# [Directions]
Echo back, unchanged, the part of the material that opens with the line containing "am a coder." and runs through its final line.

# [Study material]

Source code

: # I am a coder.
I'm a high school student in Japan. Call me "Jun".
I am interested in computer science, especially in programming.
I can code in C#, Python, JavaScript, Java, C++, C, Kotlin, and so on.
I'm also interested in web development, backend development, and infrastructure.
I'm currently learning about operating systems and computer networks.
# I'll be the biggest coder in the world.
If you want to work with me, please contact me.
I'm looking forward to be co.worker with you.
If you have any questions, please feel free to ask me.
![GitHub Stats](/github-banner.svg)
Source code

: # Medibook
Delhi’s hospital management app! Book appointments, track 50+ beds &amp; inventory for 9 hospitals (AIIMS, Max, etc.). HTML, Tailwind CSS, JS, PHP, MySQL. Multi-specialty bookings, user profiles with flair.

# [Answer to the problem]
: # I am a coder.
I'm a high school student in Japan. Call me "Jun".
I am interested in computer science, especially in programming.
I can code in C#, Python, JavaScript, Java, C++, C, Kotlin, and so on.
I'm also interested in web development, backend development, and infrastructure.
I'm currently learning about operating systems and computer networks.
# I'll be the biggest coder in the world.
If you want to work with me, please contact me.
I'm looking forward to be co.worker with you.
If you have any questions, please feel free to ask me.
![GitHub Stats](/github-banner.svg)
Source code

: # Medibook
Delhi’s hospital management app! Book appointments, track 50+ beds &amp; inventory for 9 hospitals (AIIMS, Max, etc.). HTML, Tailwind CSS, JS, PHP, MySQL. Multi-specialty bookings, user profiles with flair.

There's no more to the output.